┌──
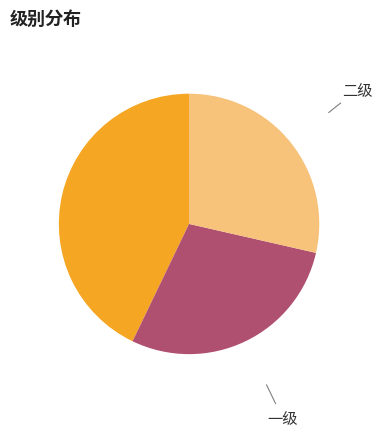

Is there any slice that represents more than half of the pie?

No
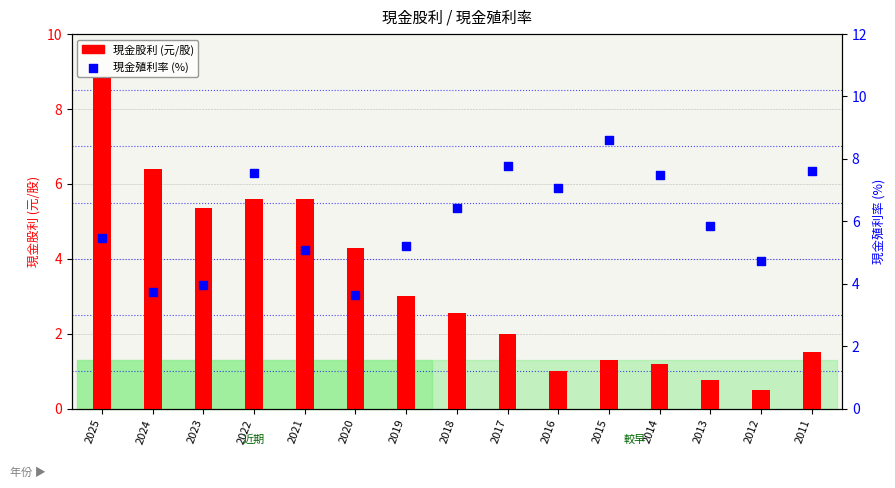

Which series reaches the minimum Y coordinate?

現金股利 (元/股)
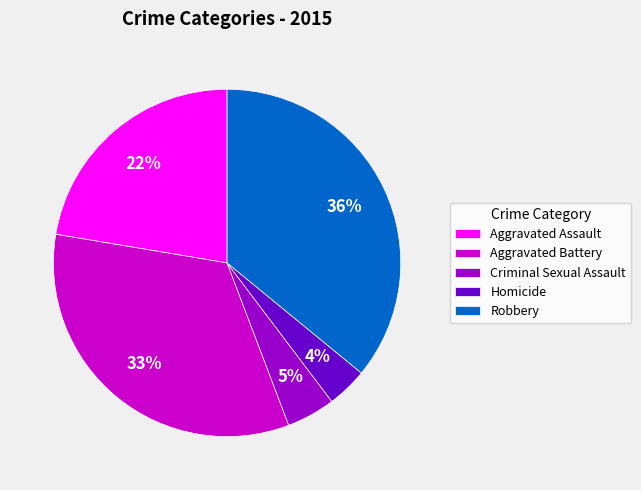

What is the smallest slice in the pie chart?

Homicide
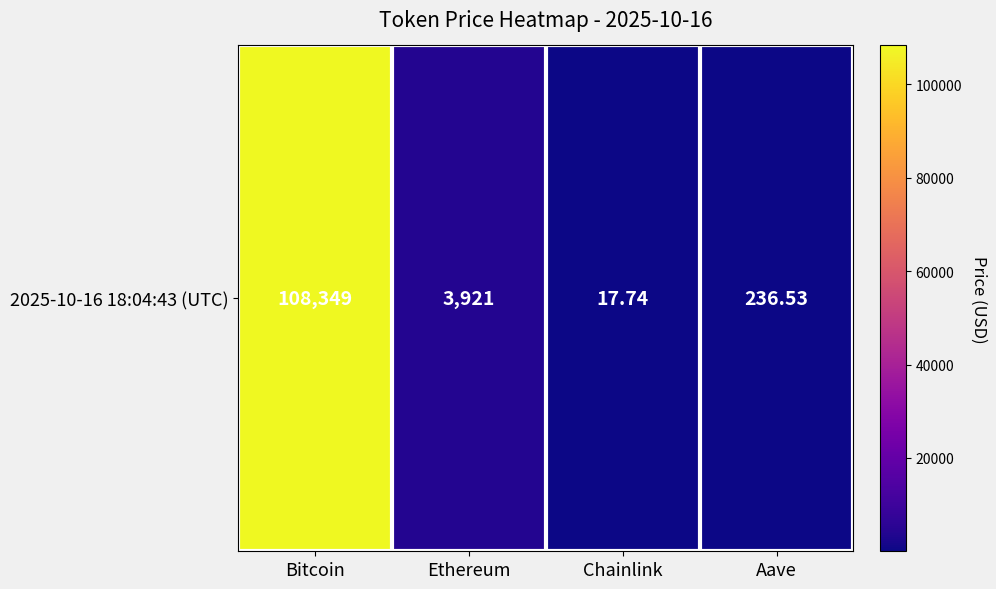

How many data points are less than 3920?

2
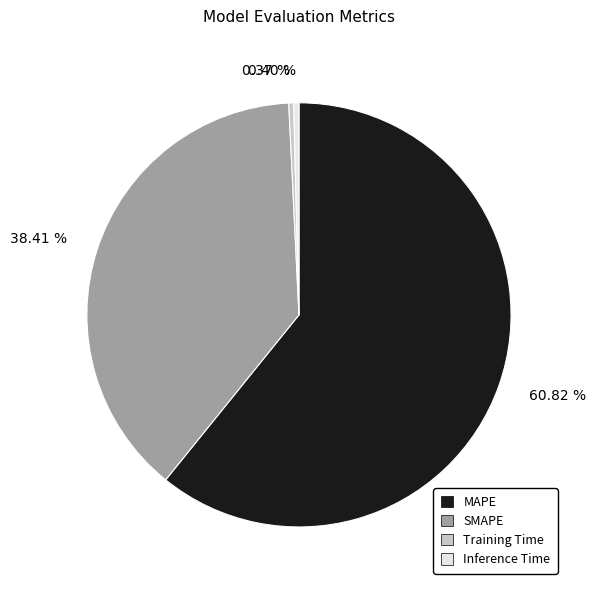

To the nearest percent, what is the average slice percentage?

25%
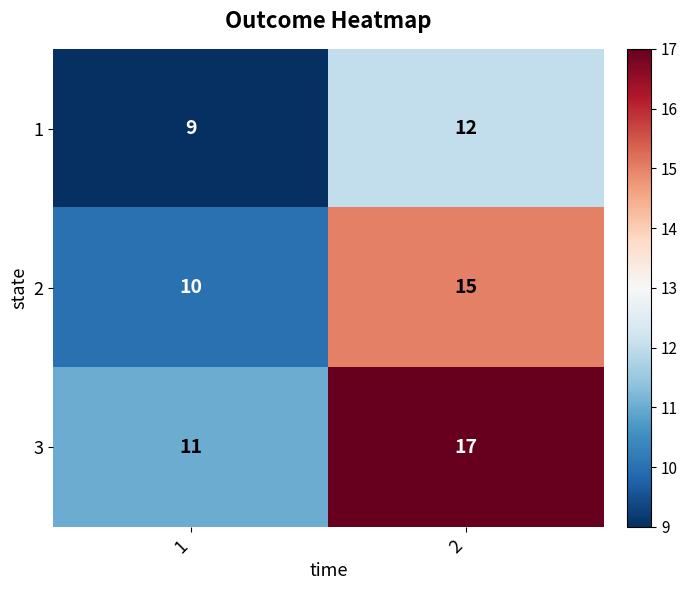

The 3 series shows 23 at 2. True or false?

False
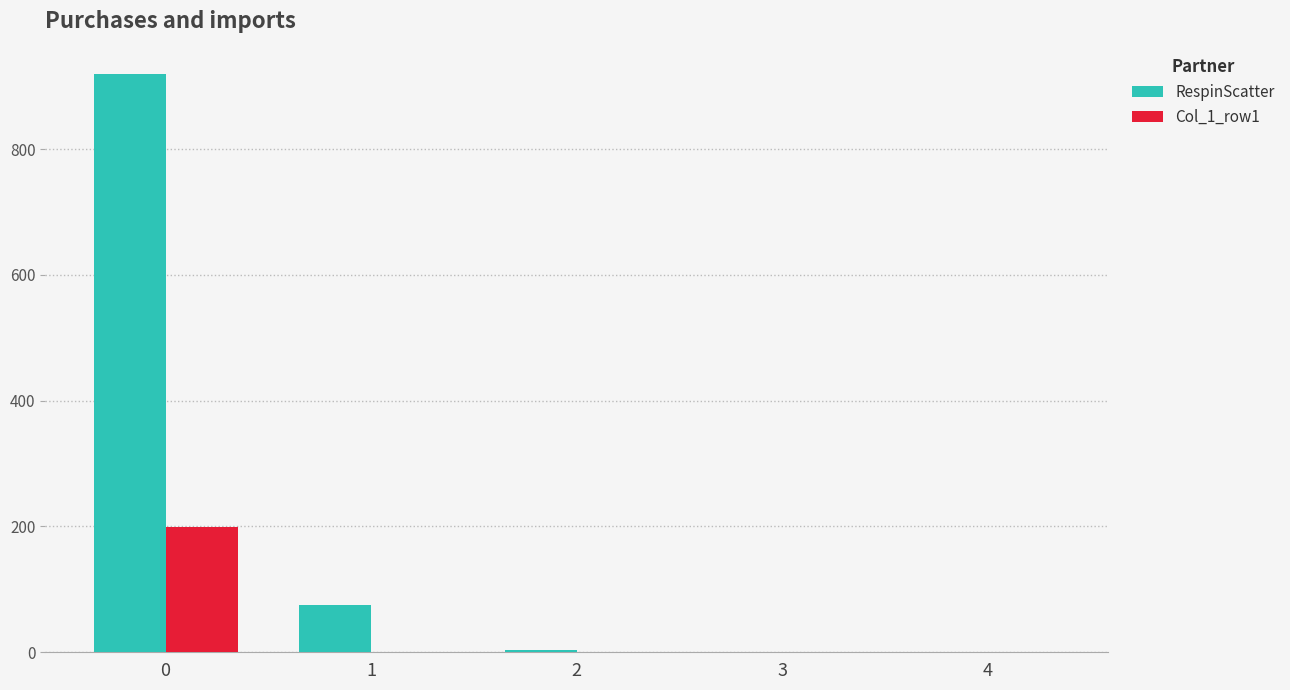

What are all the series names shown in the legend?

RespinScatter, Col_1_row1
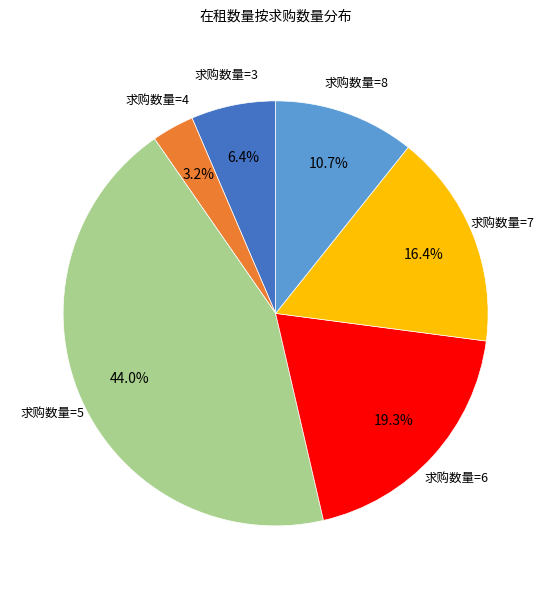

Rank the categories by value from highest to lowest.

求购数量=5, 求购数量=6, 求购数量=7, 求购数量=8, 求购数量=3, 求购数量=4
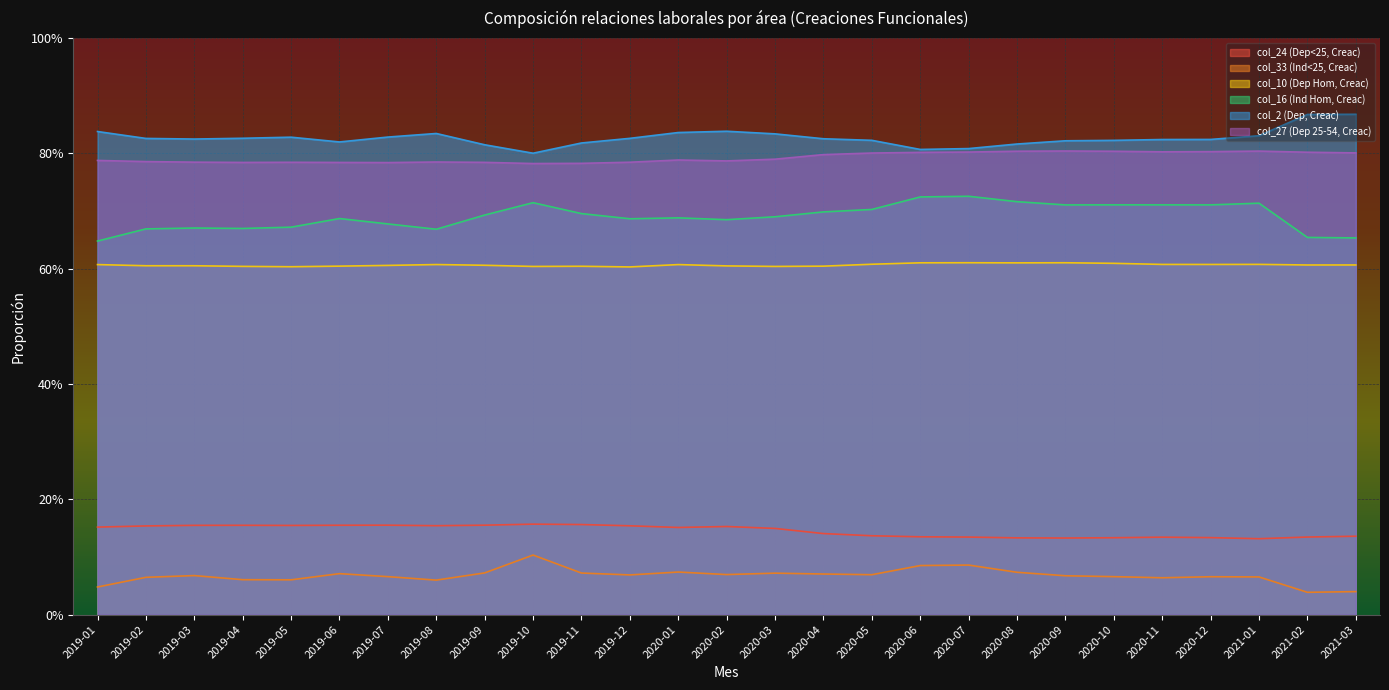

How many lines are shown in the chart?

6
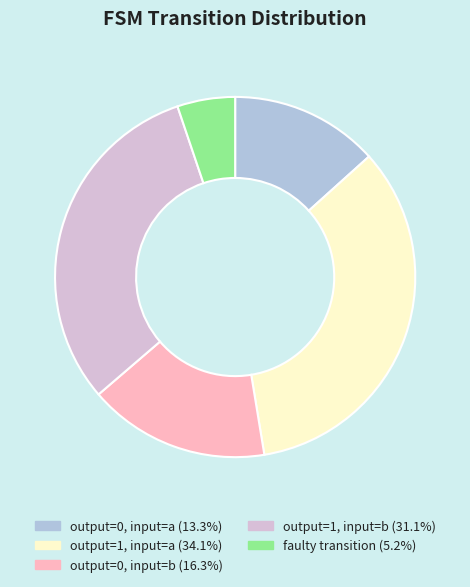

Do output=0, input=b (16.3%) and output=0, input=a (13.3%) together represent more than half of the pie?

No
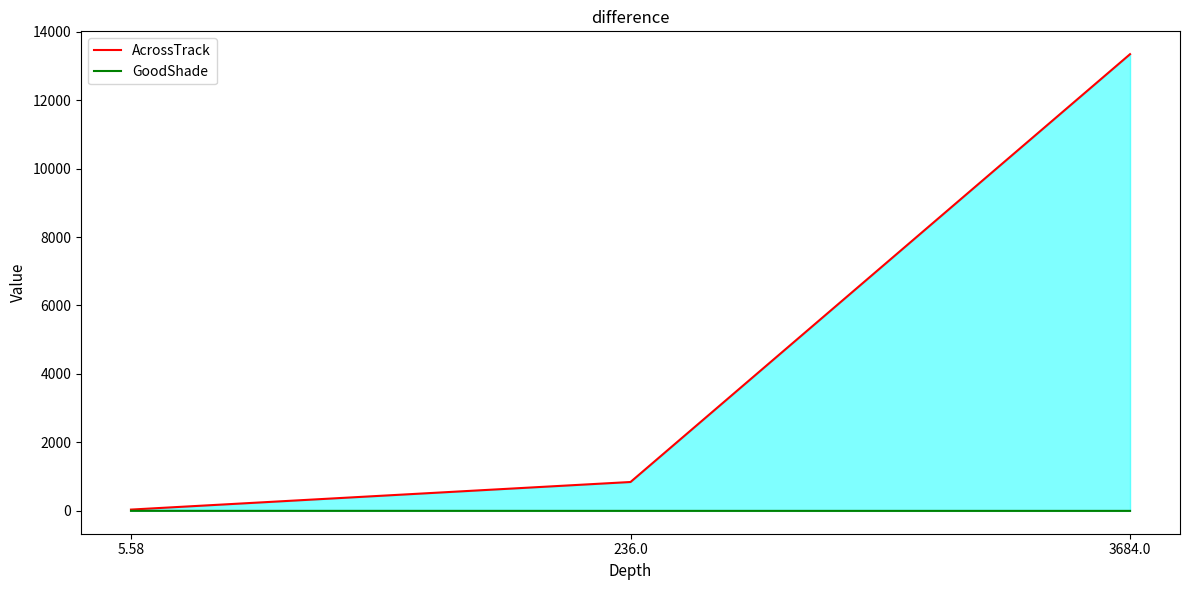

What is the difference between the second highest and minimum values in the AcrossTrack series?

805.9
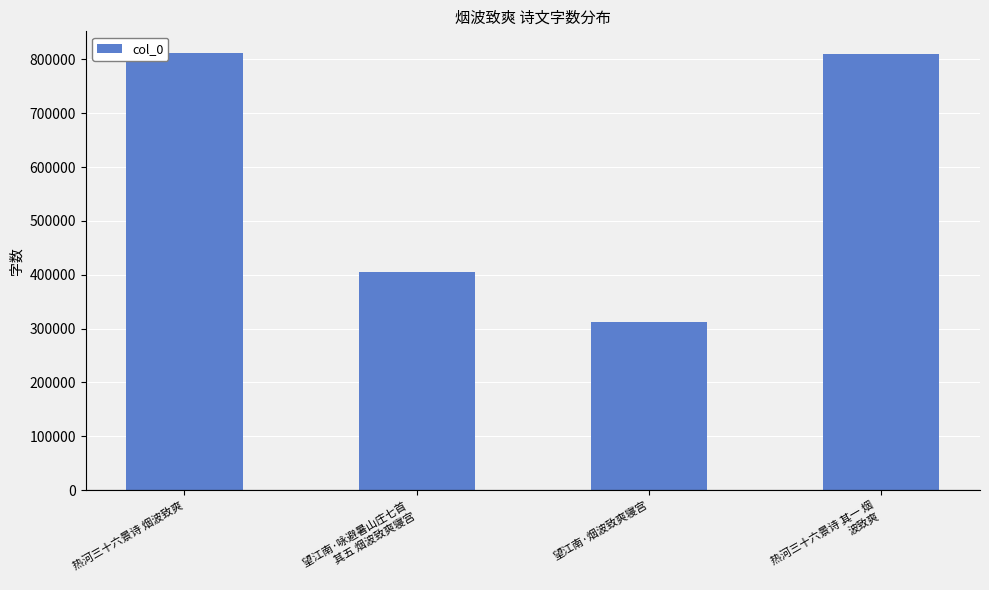

What is the maximum value shown in the chart?

811677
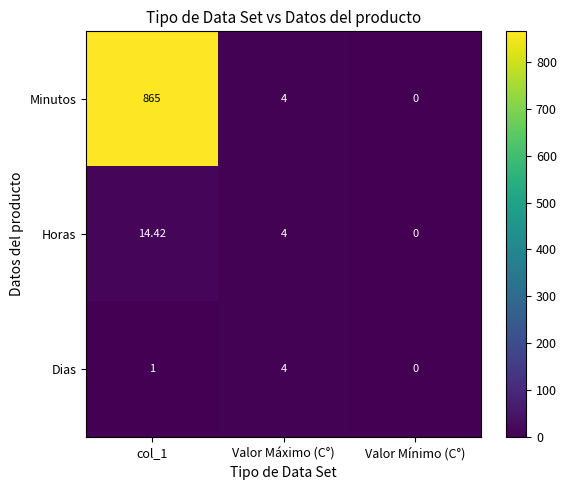

At which category does the chart reach its minimum across all series?

Valor Mínimo (C°)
└──
▶ _Work instruction_:
Print every one of the lines above word for word, but leave the pictures out.

▶ _Result for this task_:
Is there any slice that represents more than half of the pie?

No

Which series reaches the minimum Y coordinate?

現金股利 (元/股)

What is the smallest slice in the pie chart?

Homicide

How many data points are less than 3920?

2

To the nearest percent, what is the average slice percentage?

25%

The 3 series shows 23 at 2. True or false?

False

What are all the series names shown in the legend?

RespinScatter, Col_1_row1

Rank the categories by value from highest to lowest.

求购数量=5, 求购数量=6, 求购数量=7, 求购数量=8, 求购数量=3, 求购数量=4

How many lines are shown in the chart?

6

Do output=0, input=b (16.3%) and output=0, input=a (13.3%) together represent more than half of the pie?

No

What is the difference between the second highest and minimum values in the AcrossTrack series?

805.9

What is the maximum value shown in the chart?

811677

At which category does the chart reach its minimum across all series?

Valor Mínimo (C°)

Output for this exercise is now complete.